@reid

Debugging Travis builds

Important Update December 19, 2013 — Travis infrastructure has changed since this post was written. This post remains unchanged for posterity; however, be aware that this setup no longer represents the current state of Travis.

Yeti uses Travis CI to the max by spawning lots of PhantomJS processes that are tested asynchronously. When tests start failing in Travis, but not anywhere else, debugging can be infuriating.

You can setup a Travis box locally to debug the problem. Trung Lê wrote about debugging with a local Travis VM in August 2012 but that post is outdated and didn’t work. You can expect sweeping changes to the Travis build infrastructure in the near future, so this blog post will also be outdated soon.

For now, we have a bug that needs fixing. Let’s setup a local Travis VM for Node.js debugging.

My assumptions about your computer

  1. Plenty of disk space
  2. OS X (but this should work with other systems, too)

Install Vagrant & VirtualBox

Visit the Vagrant website and the VirtualBox website for installers.

Download the jvm box

The jvm box is where Node.js builds run. Download travis-jvm.box. (3.2 GB)

Prepare the jvm box

Import the VM box:

vagrant box add travis-jvm travis-jvm.box

Verify it’s there:

vagrant box list

Start the jvm box

Create a working directory to hold the Vagrantfile for the travis-jvm box.

mkdir boxes
cd boxes

Create the Vagrantfile and get the box ready to use:

vagrant init travis-jvm

The username for the VM is travis, so add this line to your Vagrantfile’s do-block:

config.ssh.username = "travis"

Start the VM:

vagrant up

Things should work nicely. (If not, read on.)

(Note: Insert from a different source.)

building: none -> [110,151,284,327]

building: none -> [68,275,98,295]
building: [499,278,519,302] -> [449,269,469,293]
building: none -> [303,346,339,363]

You can access the VM with this command:

vagrant ssh

You can now follow the steps of your Travis build and debug your problem.

If you have problems running vagrant ssh, you can try using a username and password for logging in instead with this command:

vagrant ssh -p -- -l travis

The password is travis.

More fancy debugging

The VM uses a NAT-only network. You may not be able to access it from your computer. For the problems I debug, I need to be able to access the the Node web server inside the VM from a browser on OS X.

This means you should setup a host-only network interface, in addition to the NAT-only interface.

Add this line to your Vagrantfile’s do-block:

config.vm.network :hostonly, "192.168.89.10"

This will setup a host-only network and give the IP address 192.168.89.10 to the VM. (If you are on a network that uses 192.168.89.xxx already, change the IP subnet to something else, because it cannot conflict with another subnet your host computer is using.)

Reload the VM:

vagrant reload

You should be able to access the VM from the host at 192.168.89.10.

Sometimes running vagrant up with a host-only network fails because of a bug in net-ssh and Vagrant with the message “Waiting for VM to boot. This can take a few minutes.” This bug is quite annoying, but a detailed workaround procedure that clears DHCP leases is available that’ll allow you to start the VM.

Teardown

You can pause the VM with vagrant suspend and bring it back to life with vagrant resume. If you’d like to power off the VM, do so over SSH. If you can’t, vagrant halt will power it off.

If you want to start from a clean slate, you can destroy it with vagrant destroy. Re-creating a fresh VM is as easy as vagrant up.

You can learn more about these commands by reading the Vagrant teardown documentation.

Do not debug on travis-ci.org

When you have a Travis-only problem, try creating a local environment as described above first. Don’t try to use the hosted Travis service to debug complicated failures. I have made this mistake many times:

  1. Noticed my build is failing in Travis.
  2. Make sure my own environments and clean installs do not fail. (The problem is sometimes here!)
  3. Create a branch named fix-travis-foo or something.
  4. Start making commits and pushes to this temporary branch attempting to fix the problem.
  5. Wait for the build to finish. If the build failed, repeat step 4.

First of all, this takes a long time. Travis isn’t terribly slow for CI purposes, but when you’re trying to actively debug something, the last thing you need is having your app tests go from 15 seconds to 5 minutes.

Most of all, my problems are usually with PhantomJS. When I can fully control the VM, I can add remotely debug the headless browser on OS X. I can also capture packets creatively with tcpdump(8). Using those tools, I found some pretty heinous race conditions in the Yeti test suite that would have been nearly impossible to find by trial-and-error.